*TASK INSTRUCTIONS*
Check each line of the entries for the string "رشته". Report only how many lines have it.
⁂
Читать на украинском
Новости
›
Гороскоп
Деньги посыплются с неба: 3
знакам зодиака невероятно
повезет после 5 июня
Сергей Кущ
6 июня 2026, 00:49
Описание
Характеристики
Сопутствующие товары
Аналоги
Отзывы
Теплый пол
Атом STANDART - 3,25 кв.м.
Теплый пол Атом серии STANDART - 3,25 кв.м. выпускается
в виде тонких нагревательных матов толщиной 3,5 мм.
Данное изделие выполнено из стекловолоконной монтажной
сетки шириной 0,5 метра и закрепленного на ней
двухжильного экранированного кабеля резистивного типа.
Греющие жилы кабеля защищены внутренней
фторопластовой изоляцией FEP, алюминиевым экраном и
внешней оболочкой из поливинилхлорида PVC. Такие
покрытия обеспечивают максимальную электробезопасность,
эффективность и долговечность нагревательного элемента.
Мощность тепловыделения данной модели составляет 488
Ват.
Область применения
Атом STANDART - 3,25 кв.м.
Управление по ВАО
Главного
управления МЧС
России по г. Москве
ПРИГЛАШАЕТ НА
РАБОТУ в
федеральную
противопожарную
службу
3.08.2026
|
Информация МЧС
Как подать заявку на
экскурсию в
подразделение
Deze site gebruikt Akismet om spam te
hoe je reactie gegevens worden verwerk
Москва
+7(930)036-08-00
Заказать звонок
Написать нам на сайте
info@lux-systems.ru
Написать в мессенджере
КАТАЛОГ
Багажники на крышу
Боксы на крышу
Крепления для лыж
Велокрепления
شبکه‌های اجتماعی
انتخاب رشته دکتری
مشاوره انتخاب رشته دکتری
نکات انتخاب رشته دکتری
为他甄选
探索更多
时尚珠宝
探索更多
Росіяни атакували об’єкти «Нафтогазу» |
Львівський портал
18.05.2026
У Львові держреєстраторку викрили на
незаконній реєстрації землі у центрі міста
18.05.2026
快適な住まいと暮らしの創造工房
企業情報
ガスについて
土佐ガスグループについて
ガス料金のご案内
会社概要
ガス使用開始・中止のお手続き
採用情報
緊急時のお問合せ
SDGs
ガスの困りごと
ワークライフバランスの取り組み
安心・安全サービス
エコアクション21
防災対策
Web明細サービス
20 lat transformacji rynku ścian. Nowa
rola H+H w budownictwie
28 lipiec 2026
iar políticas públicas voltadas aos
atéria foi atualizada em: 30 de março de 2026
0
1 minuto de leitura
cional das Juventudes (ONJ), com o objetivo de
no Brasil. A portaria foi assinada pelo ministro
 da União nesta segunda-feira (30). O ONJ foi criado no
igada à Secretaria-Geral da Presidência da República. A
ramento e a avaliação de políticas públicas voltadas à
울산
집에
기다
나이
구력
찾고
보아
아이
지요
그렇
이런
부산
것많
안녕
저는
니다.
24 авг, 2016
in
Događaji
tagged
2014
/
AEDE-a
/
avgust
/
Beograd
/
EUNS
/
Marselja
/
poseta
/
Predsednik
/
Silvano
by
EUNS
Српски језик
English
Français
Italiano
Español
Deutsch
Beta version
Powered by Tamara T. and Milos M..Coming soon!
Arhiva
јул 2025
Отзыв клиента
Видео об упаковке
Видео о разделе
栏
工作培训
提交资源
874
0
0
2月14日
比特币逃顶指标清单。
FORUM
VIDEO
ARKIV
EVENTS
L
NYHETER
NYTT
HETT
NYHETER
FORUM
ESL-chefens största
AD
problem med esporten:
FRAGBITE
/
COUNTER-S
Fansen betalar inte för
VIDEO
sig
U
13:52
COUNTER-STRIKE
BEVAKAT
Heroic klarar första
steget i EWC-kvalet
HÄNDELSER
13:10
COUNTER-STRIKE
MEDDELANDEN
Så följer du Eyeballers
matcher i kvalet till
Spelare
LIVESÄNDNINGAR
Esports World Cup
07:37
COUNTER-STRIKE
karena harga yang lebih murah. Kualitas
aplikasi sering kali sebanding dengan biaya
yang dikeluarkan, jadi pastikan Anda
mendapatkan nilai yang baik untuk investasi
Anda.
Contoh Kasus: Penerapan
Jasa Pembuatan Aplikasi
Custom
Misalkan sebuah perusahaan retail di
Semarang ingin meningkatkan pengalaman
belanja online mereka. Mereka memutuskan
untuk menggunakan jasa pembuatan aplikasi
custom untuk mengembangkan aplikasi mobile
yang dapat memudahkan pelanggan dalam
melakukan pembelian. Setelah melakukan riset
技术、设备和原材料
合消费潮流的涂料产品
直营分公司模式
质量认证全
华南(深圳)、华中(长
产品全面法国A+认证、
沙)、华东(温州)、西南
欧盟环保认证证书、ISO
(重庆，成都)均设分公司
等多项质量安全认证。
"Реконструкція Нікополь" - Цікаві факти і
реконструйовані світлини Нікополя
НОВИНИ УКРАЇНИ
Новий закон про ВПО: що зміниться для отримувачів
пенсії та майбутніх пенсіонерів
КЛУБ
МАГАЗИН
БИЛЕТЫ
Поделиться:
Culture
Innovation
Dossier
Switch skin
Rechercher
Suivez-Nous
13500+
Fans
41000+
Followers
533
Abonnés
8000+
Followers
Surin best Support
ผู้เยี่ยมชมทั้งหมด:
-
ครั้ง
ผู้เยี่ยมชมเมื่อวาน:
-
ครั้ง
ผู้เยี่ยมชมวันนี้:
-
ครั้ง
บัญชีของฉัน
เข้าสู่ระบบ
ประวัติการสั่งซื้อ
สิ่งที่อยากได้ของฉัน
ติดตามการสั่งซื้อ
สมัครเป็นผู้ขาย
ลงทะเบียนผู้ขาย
⁂
*RESPONSE FOR THIS EXERCISE*
3